Exercise requirements: Repeat the lines from the start of the rows through the line containing "Dried Fruits, Nuts & Seeds", and leave the pictures out of your answer.

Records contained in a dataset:
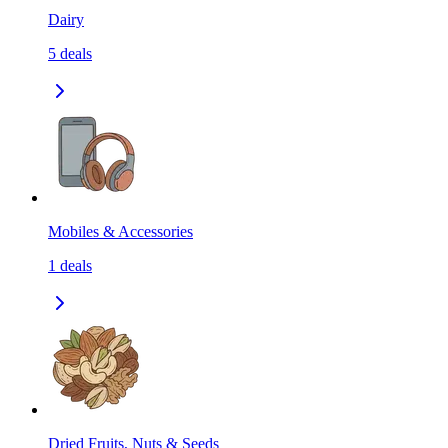
Dairy
5
deals
Mobiles & Accessories
1
deals
Dried Fruits, Nuts & Seeds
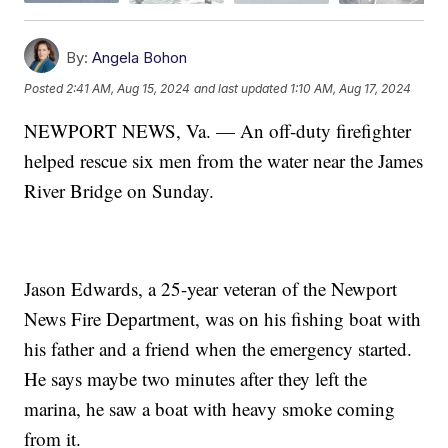
By:
Angela Bohon
Posted
2:41 AM, Aug 15, 2024
and last updated
1:10 AM, Aug 17, 2024
NEWPORT NEWS, Va. — An off-duty firefighter
helped rescue six men from the water near the James
River Bridge on Sunday.
Jason Edwards, a 25-year veteran of the Newport
News Fire Department, was on his fishing boat with
his father and a friend when the emergency started.
He says maybe two minutes after they left the
marina, he saw a boat with heavy smoke coming
from it.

Result for this exercise:
Dairy
5
deals
Mobiles & Accessories
1
deals
Dried Fruits, Nuts & Seeds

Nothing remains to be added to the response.